After Su Qingluan added water to the stuffing for the first time, making the stuffing into a meatball with soup when bitten, the Su family started adding water every time they made the stuffing.
Hearing Su Qingluan's words this time, Yang nodded and smiled, "You're really smart, little girl. I hadn't thought of that just now! I was thinking about throwing away the delicious vegetable juice. What a waste!"
Su Qingluan saw Yang put the vegetable juice into a bowl, and turned around to prepare her century egg and lean meat porridge with peace of mind.
After placing the washed rice into the casserole and adding water until it was just full, Su Qingluan scooped out a spoonful of soybean oil from the oil barrel and poured in a tablespoon of sesame oil.
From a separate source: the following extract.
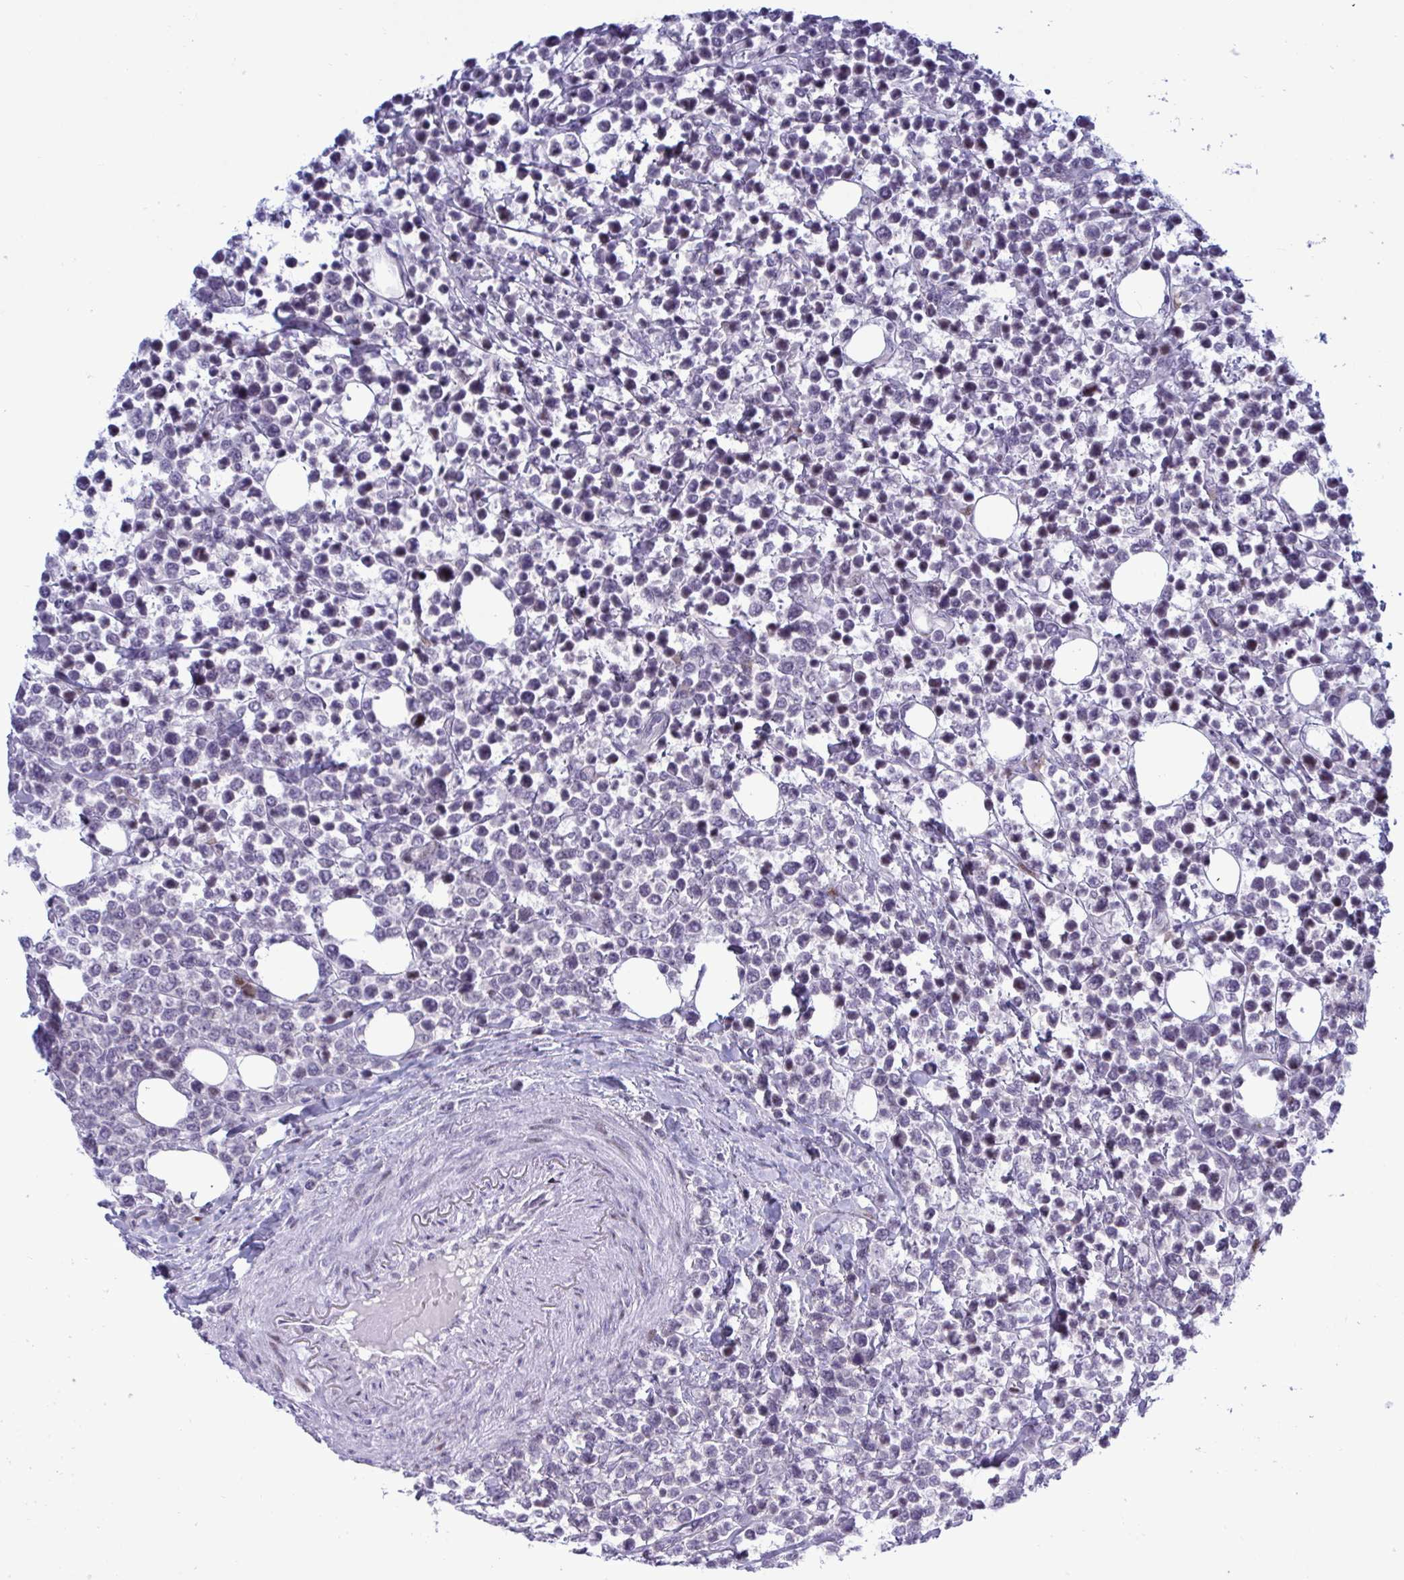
{"staining": {"intensity": "negative", "quantity": "none", "location": "none"}, "tissue": "lymphoma", "cell_type": "Tumor cells", "image_type": "cancer", "snomed": [{"axis": "morphology", "description": "Malignant lymphoma, non-Hodgkin's type, Low grade"}, {"axis": "topography", "description": "Lymph node"}], "caption": "The immunohistochemistry histopathology image has no significant staining in tumor cells of malignant lymphoma, non-Hodgkin's type (low-grade) tissue.", "gene": "TAB1", "patient": {"sex": "male", "age": 60}}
Instantly, the aroma of soybean oil absorbed by the citrus peel and the mellow fragrance of sesame oil filled the air.
Yang happened to see Su Qingluan putting so much oil into the pot and was shocked: "Hey, Daya, do you really need to put so much oil in this porridge?"
In fact, what she really wanted to ask was, "There is so much oil in this porridge, is it still edible?" But seeing her daughter's excited look, she didn't ask.
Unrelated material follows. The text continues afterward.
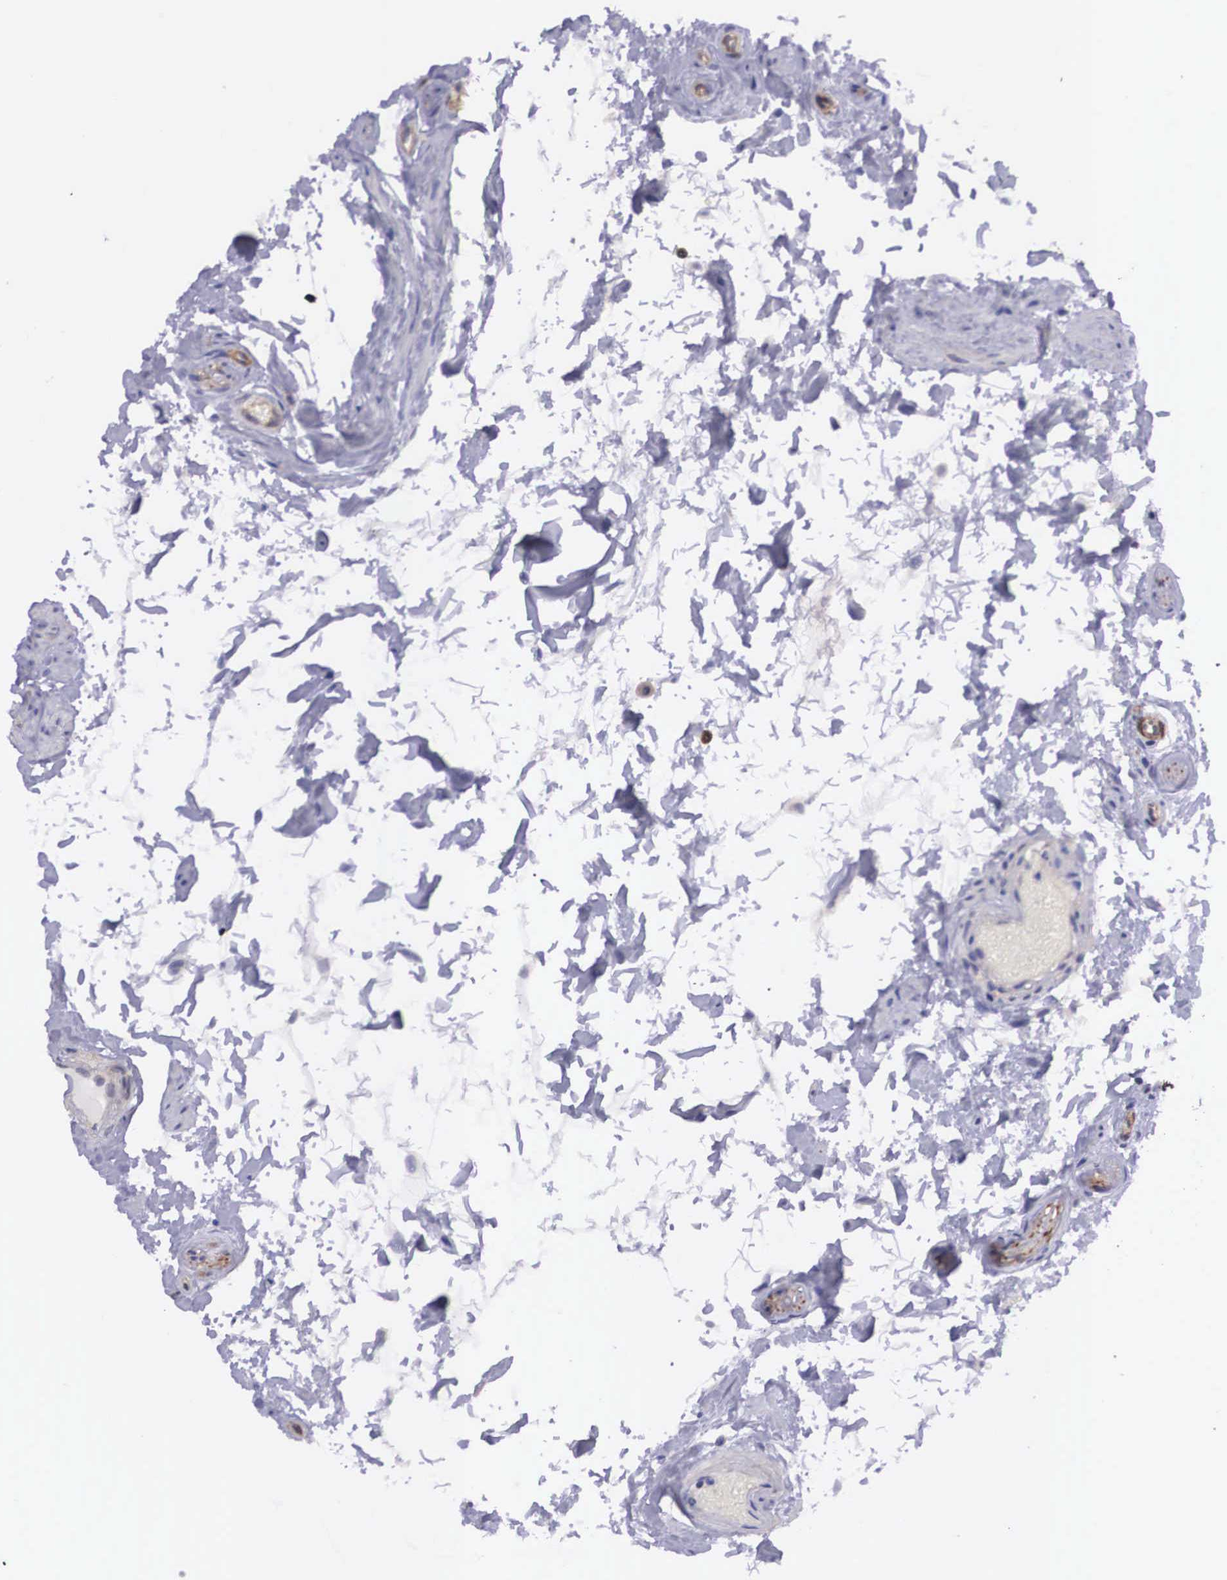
{"staining": {"intensity": "strong", "quantity": ">75%", "location": "cytoplasmic/membranous"}, "tissue": "epididymis", "cell_type": "Glandular cells", "image_type": "normal", "snomed": [{"axis": "morphology", "description": "Normal tissue, NOS"}, {"axis": "topography", "description": "Epididymis"}], "caption": "This histopathology image reveals normal epididymis stained with immunohistochemistry to label a protein in brown. The cytoplasmic/membranous of glandular cells show strong positivity for the protein. Nuclei are counter-stained blue.", "gene": "BCAR1", "patient": {"sex": "male", "age": 52}}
Su Qingluan shook her head with certainty: "Don't worry, mother, the porridge cooked this way is very fragrant!"
Yang nodded, but turned and quietly went back inside, whispering to Su Guangfu, "Da Ya made porridge with those damn stinky preserved eggs today. Even if the two little ones complain that it's not tasty, we have to give Da Ya some face and eat some. Do you understand?"
Su Guangfu nodded, then hesitated and said, "Our Daya's craftsmanship shouldn't be that bad, right?"
Yang told Su Guangfu about what she had just seen Su Qingluan pouring oil in the kitchen. Su Guangfu fell strangely silent. Finally, as if he had made up his mind, the sturdy man nodded with a heavy expression.
Su Qingluan naturally had no idea at this moment what kind of mood her parents were in when they welcomed today's dinner. She added the finely chopped ginger into the pot just as the water was boiling.
Ginger is different from chopped green onions. It must be added when the dish is out of the pot to enhance the flavor. If chopped green onions are added too early, it will have the smell of rotten green onion leaves, which will greatly reduce the taste of the dish.
However, this is not the case with ginger.
Long-term cooking not only allows the shredded ginger to fully release the spicy and special flavor of the ginger, and fully mix them into the porridge, but also greatly reduces the overly concentrated spiciness of the shredded ginger itself, making the taste of the shredded ginger softer.
So considering her own preferences and the two little ones' tolerance to spiciness, Su Qingluan decided to reduce the "lethal power" of shredded ginger and add it from the beginning.
Also added at the beginning is preserved eggs.
However, the preserved eggs are added a little later than the shredded ginger. In order to prevent the egg yolk from flowing everywhere with one cut, Su Qingluan deliberately put the peeled preserved eggs in the pot and scalded them so that the semi-liquid egg yolk in the middle was completely solidified. Then she cut the preserved eggs into small dices the size of a fingertip and sprinkled them into the casserole.
As for the minced meat, Su Qingluan added it in about half an hour later.
By this time, the soybean oil and sesame oil originally poured into the pot have been fully boiled and have formed a watery mixture with the porridge. The addition of shredded pork makes the starch on the surface become slightly sticky and transparent, making the shredded pork even smoother and more tender.
At this time, Yang's family had already prepared the vegetable dumplings. Su Qingluan saw that the time was almost up, so before leaving the country, she garnished the porridge in the casserole with a handful of chopped green onions - well, regardless of whether the rest of the family could accept the taste of the preserved egg and lean meat porridge, at least the appearance was definitely acceptable.
It has to be said that the preserved egg and lean meat porridge in Su Qingluan's hand, judging from its appearance alone, no matter how much the Su family resisted preserved eggs, they were still attracted to it.
In the middle of the snow-white porridge, faint green chopped green onions, faintly yellow shredded ginger, black and slightly transparent preserved eggs, and light brown shredded pork tenderloin...
All this actually made the originally bland white porridge become colorful.
Su Qingluan smiled and handed out spoons to everyone in the family: "After all, this porridge has a lot of oil in it. Although it is not very noticeable now, it will not get cold easily. Be sure to blow on it frequently when you drink it later to make sure it is cool before drinking."
Otherwise, if you really get burned or even get infected, there are no antibiotics that can save your life in this day and age.